Turn an object into a union type of tuples
You can put a union type in square brackets at the end of an object type to extract the values of an object:
interface Values {
email: string;
firstName: string;
lastName: string;
}
type Keys = keyof Values extends "email" | "firstName" | "lastName"
? true
: false;
// true, so
// keyof Values = email" | "firstName" | "lastName"
type MappedType = {
[K in keyof Values]: [K, Values[K]];
};
/*
{
email: ["email", string];
firstName: ["firstName", string];
lastName: ["lastName", string];
}
*/
type ValuesAsUnionOfTuples = {
[K in keyof Values]: [K, Values[K]];
}[keyof Values];
/* this becomes:
["email", string] | ["firstName", string] | ["lastName", string] */See this in the TypeScript Playground
Blowing my own mind with the challenges
If you want to take the course and to the challenges yourself you can still safely read the following section. I won’t cover all the challenges, and I’ll only show my solutions here, not the solutions provided by Matt.
Don’t worry if you think some of these types are overwhelming. Some of them still were a bit overwhelming to me right after I wrote them.
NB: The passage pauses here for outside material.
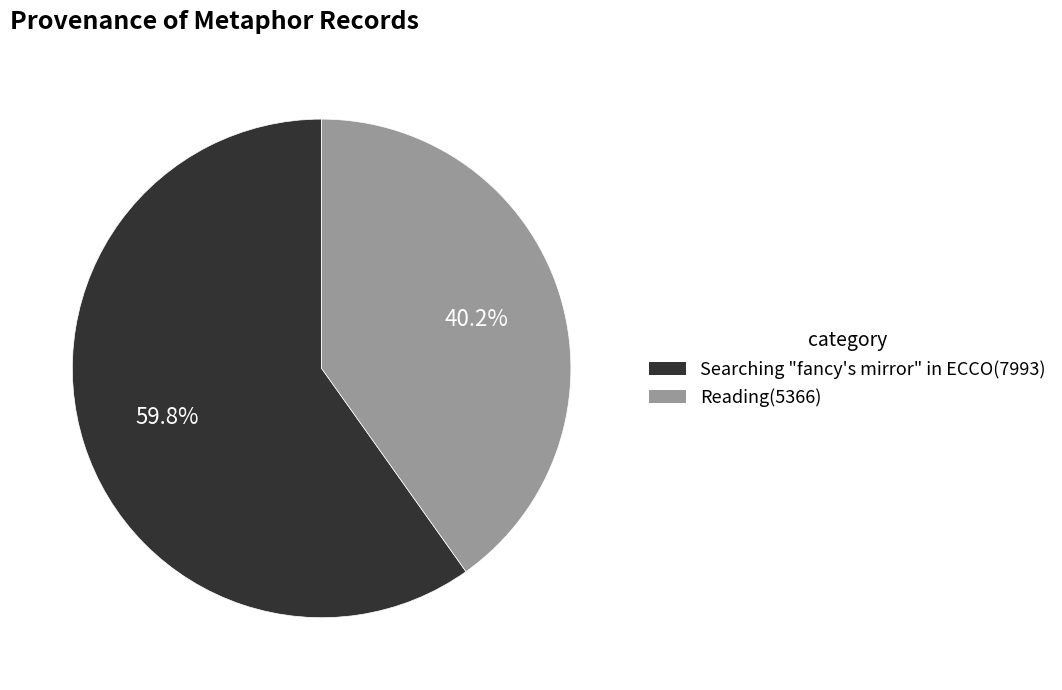

How many segments does this pie chart have?

2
The following was my solution to a challenge where you had to extract query parameters from a string. The proposed solution by Matt was a lot shorter, but still I was surprised I was able to write a solution for a TypeScript type so complex, as I was not able to do things like this before taking the course.
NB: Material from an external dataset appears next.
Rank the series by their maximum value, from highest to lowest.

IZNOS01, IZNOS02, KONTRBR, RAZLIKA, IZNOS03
import { S } from "ts-toolbelt";
type UserOrganisationPath = "/users/:id/organisations/:organisationId";
type QueryParam = `:${string}`;
type GetQueryParams<StringUnion> = StringUnion extends QueryParam
? S.Split<StringUnion, ":">[1]
: never;
type ExtractPathParams<
TString extends string,
TParts = S.Split<TString, "/">[number]
> = {
[K in GetQueryParams<TParts>]: string;
};
type Result = ExtractPathParams<UserOrganisationPath>;
/*
{ id: string; organisationId: string }
*/Try it in the TypeScript Playground
Another challenge I liked was taking an interface and turning it into a mutually exclusive union type. Here is my solution:
interface Attributes {
id: string;
email: string;
username: string;
}
type MutuallyExclusive<T extends Record<string, any>> = {
[K in keyof T]: {
[key in K]: T[K];
};
}[keyof T];
type ExclusiveAttributesResult = MutuallyExclusive<Attributes>;
/*
| {
id: string;
}
| {
email: string;
}
| {
username: string;
}
*/Try it in the TypeScript Playground
Conclusion
Even after using TypeScript for multiple years and feeling comfortable doing so, there are probably many things you can still learn to improve the types in your projects.